» YOUR TASK: Everything from the line containing "hfov_deg: 11.0" through the line containing "focal_mm: 125" should be repeated exactly, and nothing else from the data.

####

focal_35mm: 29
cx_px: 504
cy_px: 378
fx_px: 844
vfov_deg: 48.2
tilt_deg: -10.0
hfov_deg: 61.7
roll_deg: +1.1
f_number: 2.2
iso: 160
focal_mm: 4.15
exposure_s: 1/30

####

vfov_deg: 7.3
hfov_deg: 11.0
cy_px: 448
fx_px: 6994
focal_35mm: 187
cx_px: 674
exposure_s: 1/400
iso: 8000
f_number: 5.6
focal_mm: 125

####

» OUTPUT OF THE TASK:
hfov_deg: 11.0
cy_px: 448
fx_px: 6994
focal_35mm: 187
cx_px: 674
exposure_s: 1/400
iso: 8000
f_number: 5.6
focal_mm: 125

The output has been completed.